▶ [Task to complete] In the material from the line containing "Combined, do output=0, input=b" up to and including the line containing "The columnsep slice", substitute "makes up" for "represents" and leave everything else unchanged. Output only those lines.

▶ [Input]

⟨

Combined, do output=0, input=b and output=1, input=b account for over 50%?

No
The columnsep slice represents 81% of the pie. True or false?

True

⟩
⟨

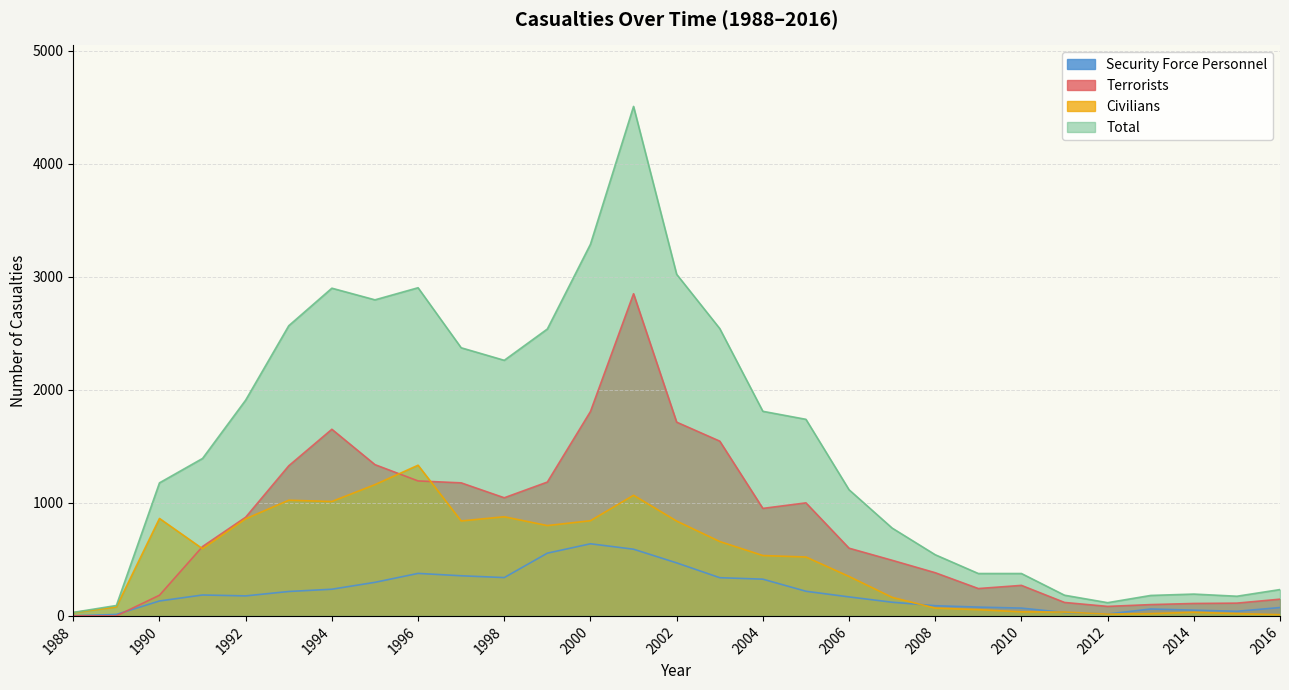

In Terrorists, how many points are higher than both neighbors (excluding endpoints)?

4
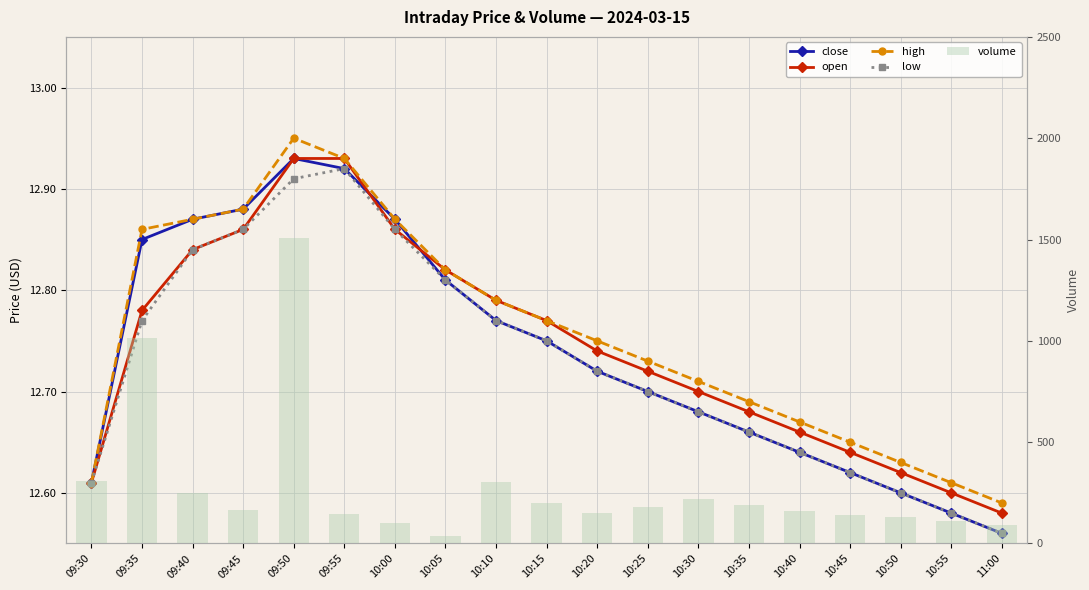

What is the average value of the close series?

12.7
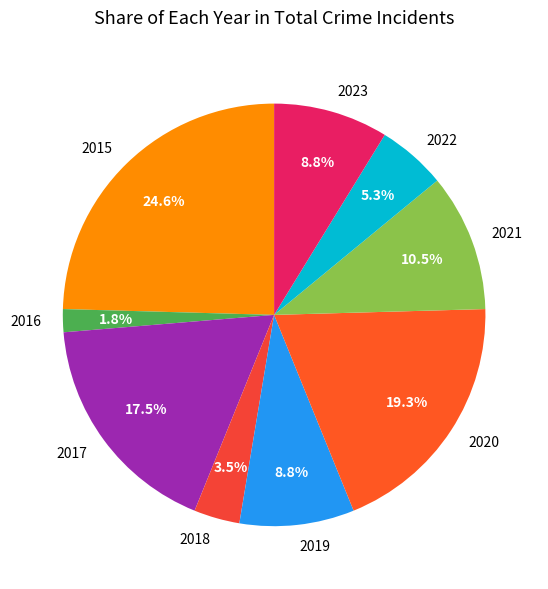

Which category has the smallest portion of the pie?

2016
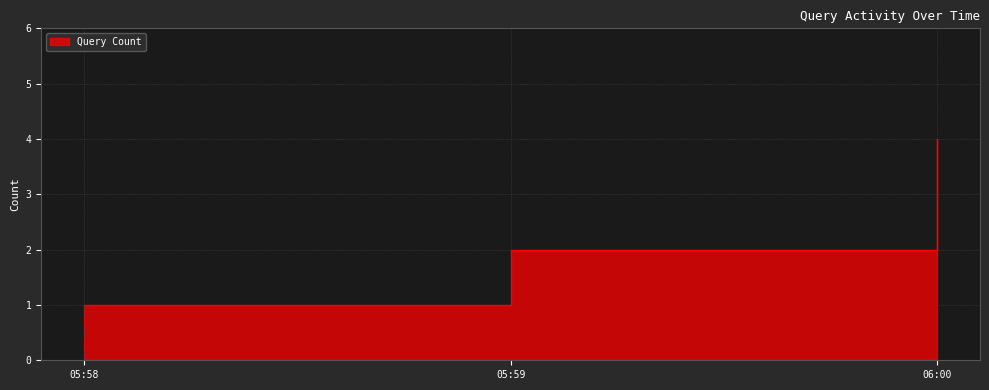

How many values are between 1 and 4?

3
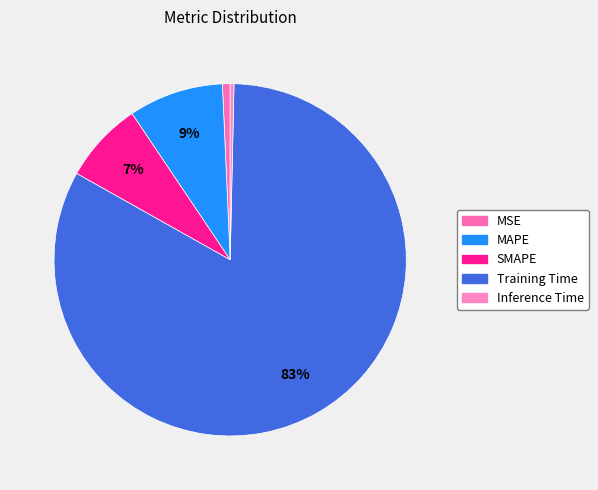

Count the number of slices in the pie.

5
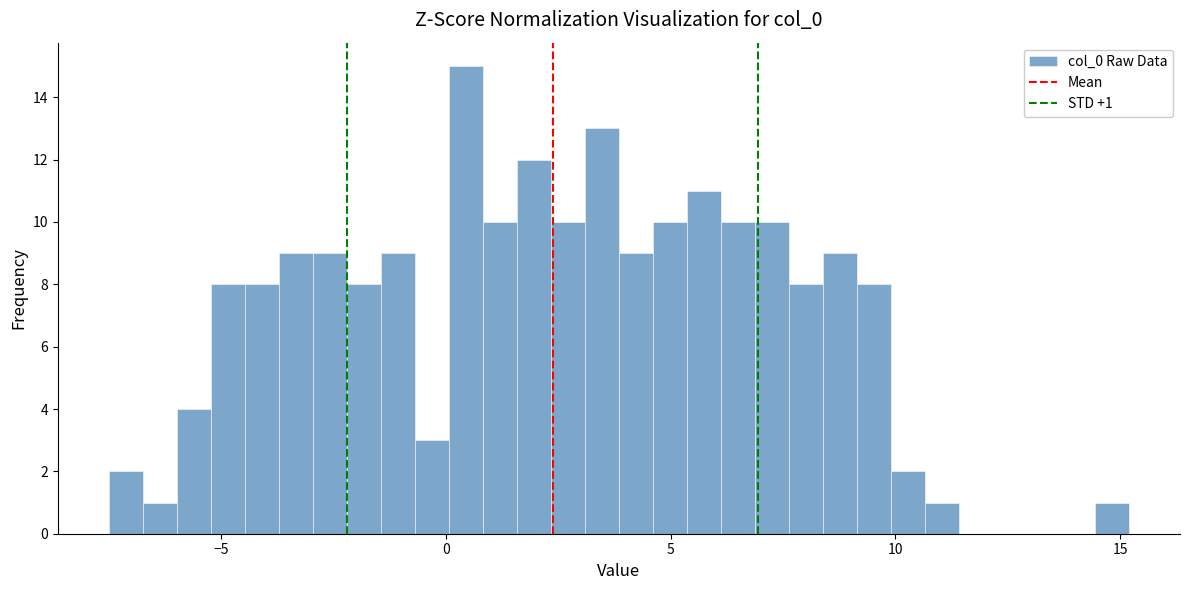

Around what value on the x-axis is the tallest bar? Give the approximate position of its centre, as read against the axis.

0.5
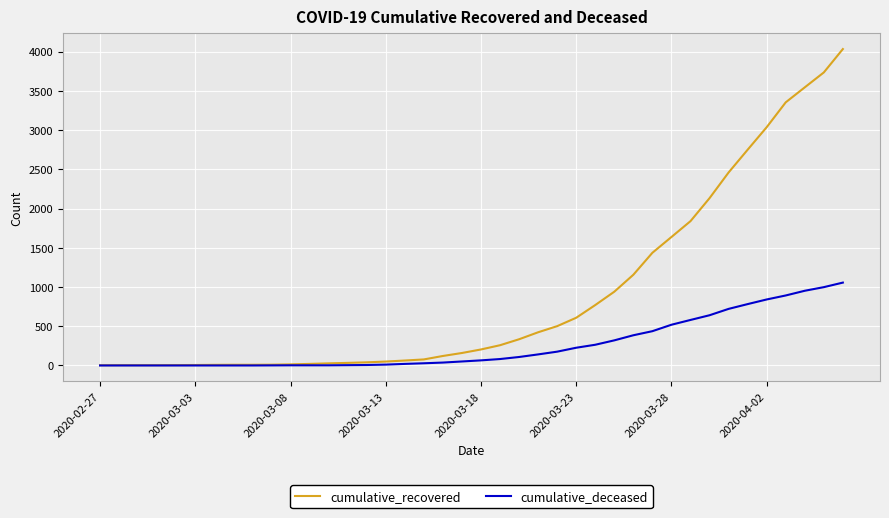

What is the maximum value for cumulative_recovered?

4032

⟩
⟨

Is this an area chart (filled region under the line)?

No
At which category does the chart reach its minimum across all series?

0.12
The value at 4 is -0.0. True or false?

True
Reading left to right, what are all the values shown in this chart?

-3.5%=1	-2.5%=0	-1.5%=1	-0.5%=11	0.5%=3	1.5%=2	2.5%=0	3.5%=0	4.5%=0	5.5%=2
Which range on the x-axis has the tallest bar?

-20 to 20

⟩

▶ [Written response]
Combined, do output=0, input=b and output=1, input=b account for over 50%?

No
The columnsep slice makes up 81% of the pie. True or false?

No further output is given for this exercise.